The Word became flesh and made his dwelling among us. We have seen his glory, the glory of the One and Only, who came from the Father, full of grace and truth.  (John 1:14 NIV84)

And the words of Jesus Himself:

For the bread of God is he who comes down from heaven and gives life to the world.  (John 6:33 NIV84)

We also have an opportunity to think about the Atonement.  We think about the sacrifice of Jesus; His broken Body and His shed Blood; how He bore the punishment for our sin.

(3)  Inspiration.

The elements help us understand that by faith we may become partakers of Christ’s nature; that we are in communion with Him; and that we as we get closer and closer to Him, we become more and more like Him, reflecting His glory and character.

Through these he has given us his very great and precious promises, so that through them you may participate in the divine nature and escape the corruption in the world caused by evil desires.  (2 Peter 1:4 NIV84)

(4)  Assurance.

The “new covenant” spoken of by Jesus during the Last Supper is a “blood covenant.”  The covenant has been accepted by God on the basis of His Son’s shed blood.  His blood is the guarantee that God will be gracious and merciful to all who come to Him in faith believing what Christ has done.  That is our part in the covenant:  simply believe.

God presented him as a sacrifice of atonement, through faith in his blood. He did this to demonstrate his justice, because in his forbearance he had left the sins committed beforehand unpunished–  he did it to demonstrate his justice at the present time, so as to be just and the one who justifies those who have faith in Jesus.  (Romans 3:25-26 NIV84)

(5)  Responsibility.

Celebrating The Lord’s Supper is a solemn thing, not to be done lightly, and only after sober reflection.  Consider the words of Paul in 1 Corinthians 11:

A man ought to examine himself before he eats of the bread and drinks of the cup.  For anyone who eats and drinks without recognizing the body of the Lord eats and drinks judgment on himself.   (1 Corinthians 11:28-29 NIV84)
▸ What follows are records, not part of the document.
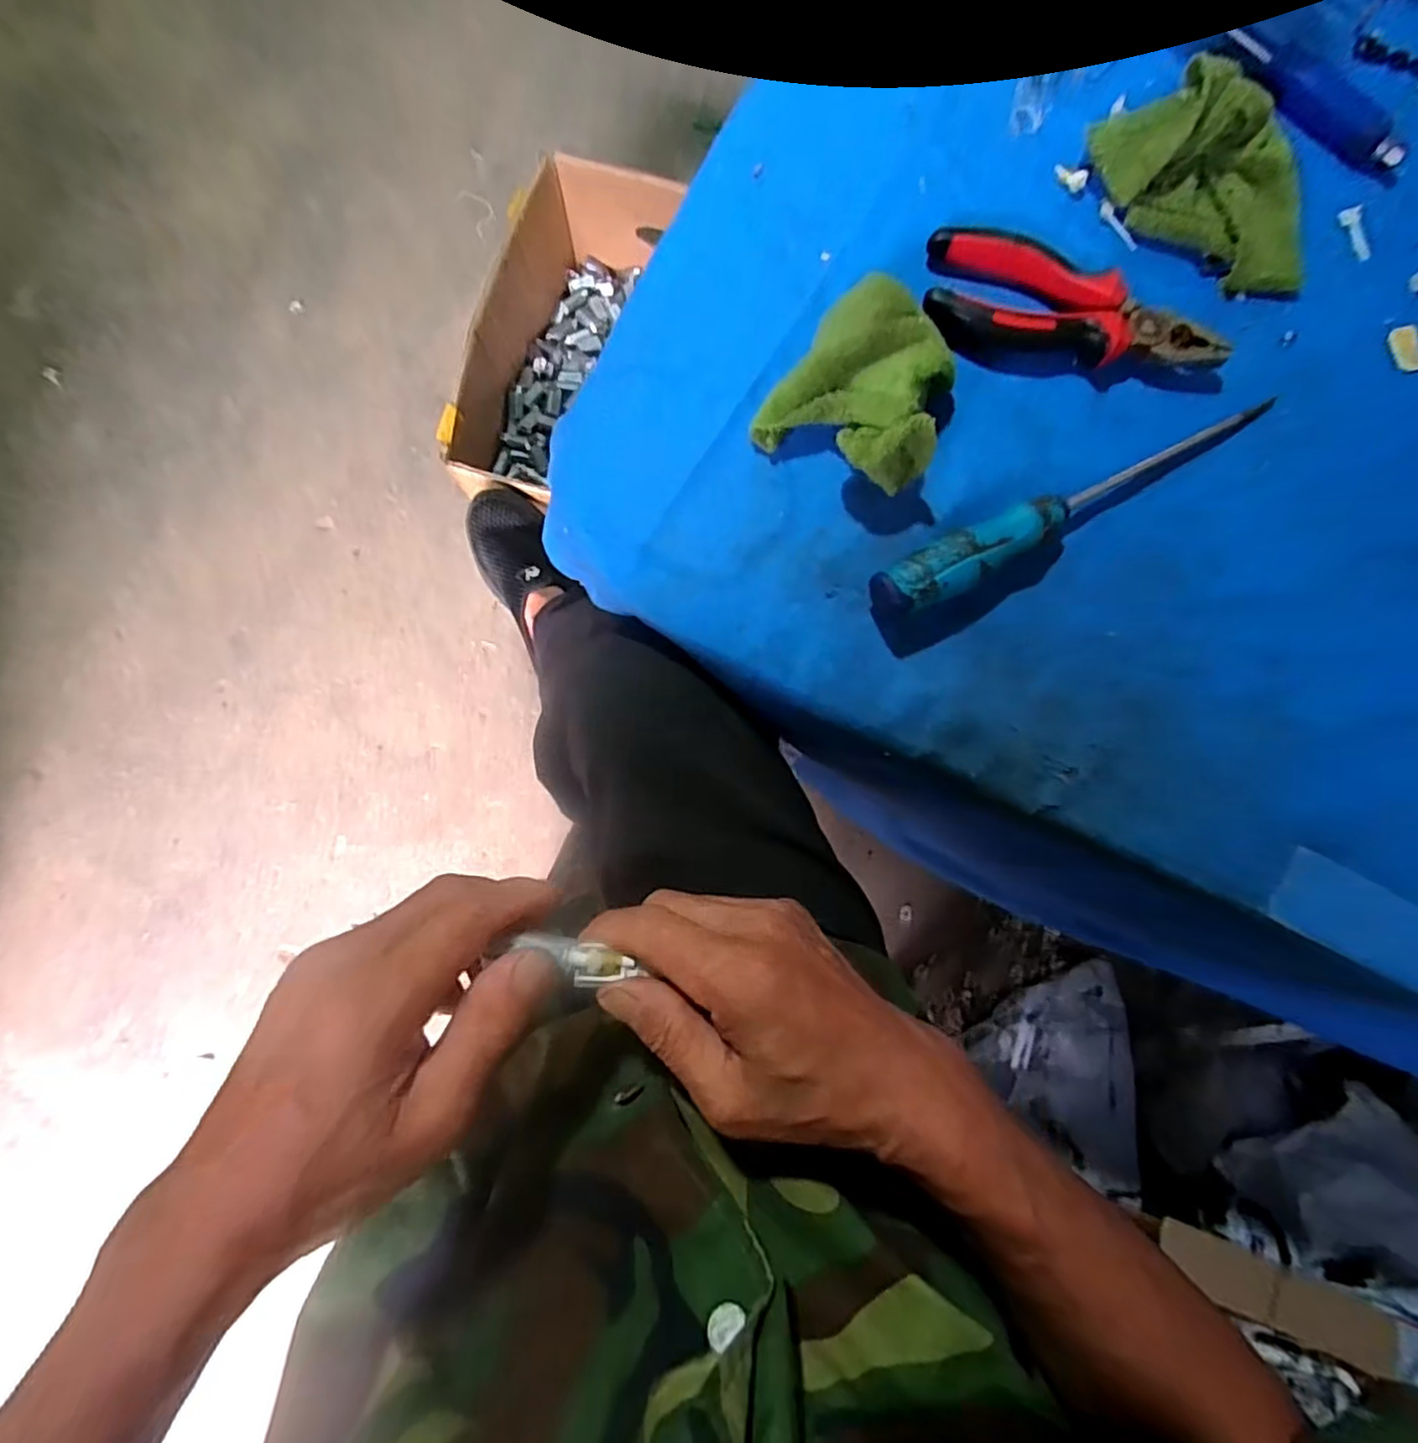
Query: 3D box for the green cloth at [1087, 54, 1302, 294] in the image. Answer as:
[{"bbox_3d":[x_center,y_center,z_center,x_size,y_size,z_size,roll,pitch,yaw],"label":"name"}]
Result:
[{"bbox_3d":[0.268,-0.289,0.356,0.126,0.033,0.090,12,85,-2],"label":"green cloth"}]

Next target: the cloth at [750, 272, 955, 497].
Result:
[{"bbox_3d":[0.081,-0.167,0.334,0.084,0.043,0.093,30,85,0],"label":"cloth"}]

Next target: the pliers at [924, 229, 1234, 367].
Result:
[{"bbox_3d":[0.193,-0.221,0.357,0.156,0.019,0.061,9,85,-2],"label":"pliers"}]

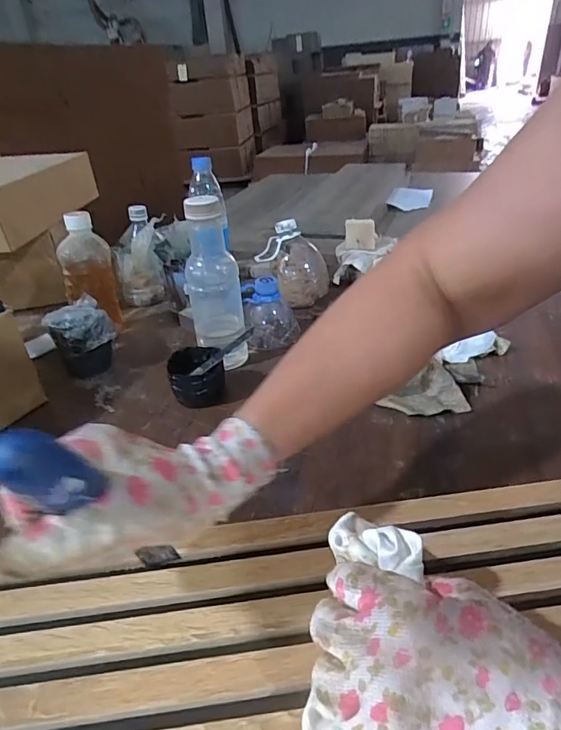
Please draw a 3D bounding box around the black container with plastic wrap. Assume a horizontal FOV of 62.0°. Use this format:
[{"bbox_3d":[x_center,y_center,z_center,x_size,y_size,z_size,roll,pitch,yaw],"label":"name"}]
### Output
[{"bbox_3d":[-0.258,-0.036,0.616,0.079,0.087,0.085,-17,37,-18],"label":"black container with plastic wrap"}]

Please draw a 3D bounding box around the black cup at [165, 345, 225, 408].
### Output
[{"bbox_3d":[-0.099,0.013,0.552,0.065,0.046,0.067,-8,35,-6],"label":"black cup"}]

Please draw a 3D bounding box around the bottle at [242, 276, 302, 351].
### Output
[{"bbox_3d":[-0.016,-0.080,0.654,0.079,0.084,0.090,-7,35,-4],"label":"bottle"}]

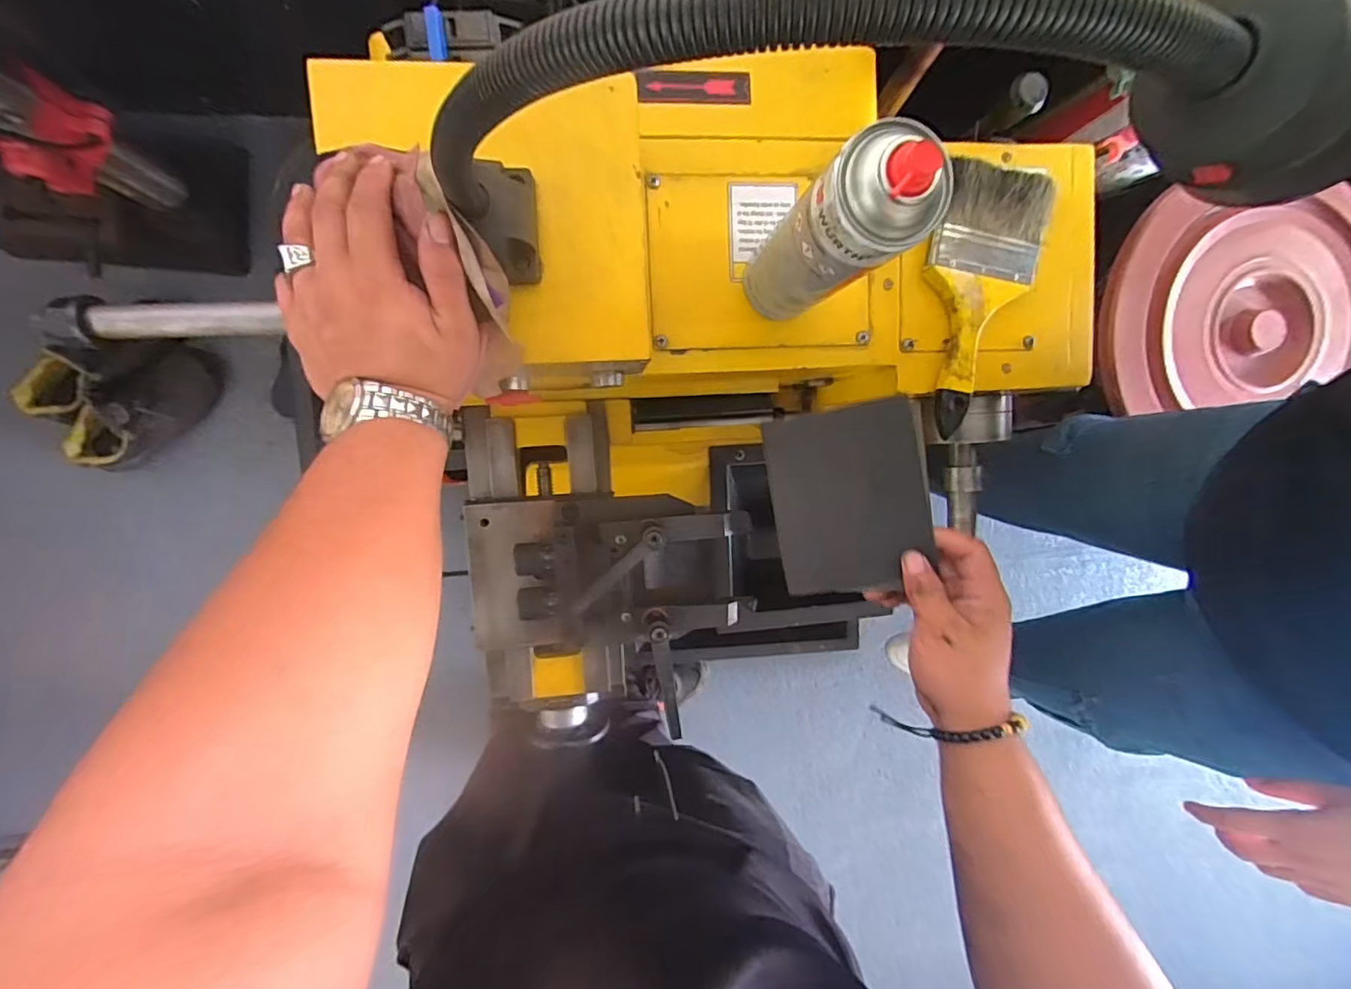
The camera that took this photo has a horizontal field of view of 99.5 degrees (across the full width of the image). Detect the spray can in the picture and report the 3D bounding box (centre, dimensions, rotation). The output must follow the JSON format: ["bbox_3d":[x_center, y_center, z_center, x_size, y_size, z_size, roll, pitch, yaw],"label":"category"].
[{"bbox_3d":[0.100,-0.164,0.364,0.060,0.198,0.060,-1,96,-8],"label":"spray can"}]

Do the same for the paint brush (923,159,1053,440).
[{"bbox_3d":[0.258,-0.166,0.492,0.089,0.024,0.217,6,95,-9],"label":"paint brush"}]

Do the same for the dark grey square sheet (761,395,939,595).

This of course does not mean that only those who are good enough or worthy enough should take Communion.  Really, none of us is worthy.  If we read all of 1 Corinthians 11, we see that Paul is not so much concerned with people but with the actions of people.  How we treat people and the attitudes we hold toward others determines whether or not we may take part in the Communion service.